Талэк ответил не сразу, пристально разглядывая Хальвара, будто в чем-то всё ещё сомневаясь.

– Ты ведь знаешь, что одного крючка мало, чтобы поймать рыбу. Ей нужна наживка. Я говорил, что у Молоха есть одна слабость – солнечный свет. Но, думаю, всё же есть ещё одна…

– Какая? – завороженно спросил мальчик.

Провидец мягко ткнул пальцем ему в грудь.

– Ты, Хальвар.

Мальчик отшатнулся:

– Не понимаю, как? Почему я?!

– Ну, во-первых, ты – последний, кого видела Асвейг перед смертью. Если эта ее часть памяти досталась Молоху, а такое, скорее всего, возможно, то плохи твои дела… Во-вторых, ты уязвил самолюбие существа, сумев вырваться из его цепких лап.
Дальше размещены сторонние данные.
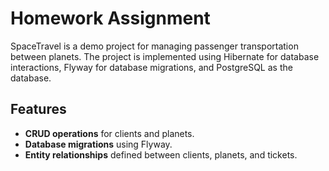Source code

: # Homework Assignment

SpaceTravel is a demo project for managing passenger transportation between planets. The project is implemented using Hibernate for database interactions, Flyway for database migrations, and PostgreSQL as the database.

## Features
- **CRUD operations** for clients and planets.
- **Database migrations** using Flyway.
- **Entity relationships** defined between clients, planets, and tickets.
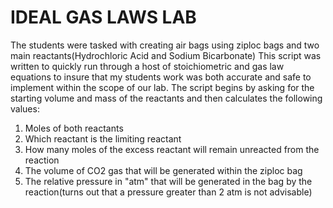 # IDEAL GAS LAWS LAB
The students were tasked with creating air bags using ziploc bags and two main reactants(Hydrochloric Acid and Sodium Bicarbonate)
 This script was written to quickly run through a host of stoichiometric and gas law equations to insure that my students work was both accurate and safe to implement within the scope of our lab.
 The script begins by asking for the starting volume and mass of the reactants and then calculates the following values:
1. Moles of both reactants 
2. Which reactant is the limiting reactant 
3. How many moles of the excess reactant will remain unreacted from the reaction 
4. The volume of CO2 gas that will be generated within the ziploc bag 
5. The relative pressure in "atm" that will be generated in the bag by the reaction(turns out that a pressure greater than 2 atm is not advisable)
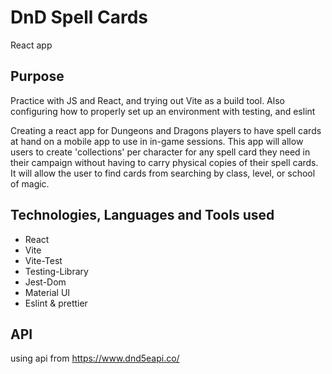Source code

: # DnD Spell Cards
React app 

 ## Purpose
 Practice with JS and React, and trying out Vite as a build tool. Also configuring how to properly set up an environment with testing, and eslint
 
 Creating a react app for Dungeons and Dragons players to have spell cards at hand on a mobile app to use in in-game sessions. This app will allow users to create 
 'collections' per character for any spell card they need in their campaign without having to carry physical copies of their spell cards. It will allow the user
 to find cards from searching by class, level, or school of magic.

## Technologies, Languages and Tools used
* React
* Vite
* Vite-Test
* Testing-Library
* Jest-Dom
* Material UI
* Eslint & prettier 

## API
using api from https://www.dnd5eapi.co/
После этого оставить тебя в живых оно просто не может… Стоит ли добавлять, что ко всему прочему ты увел прямо из-под носа сразу двух его жертв?

Хальвар почувствовал слабость в ногах и осел на землю. Его била дрожь. Осознать, что ты – главная цель существа из царства темных богов – это уже слишком. По его щеке скатилась слеза.

– Мне страшно, – признался он старику.

Талэк сочувственно покивал головой:

– Ты можешь отказаться, Хальвар, сын Свена. Никто не станет тебя осуждать…

Перед глазами мальчика всплыло лицо отца и его гордый, за сына, взгляд.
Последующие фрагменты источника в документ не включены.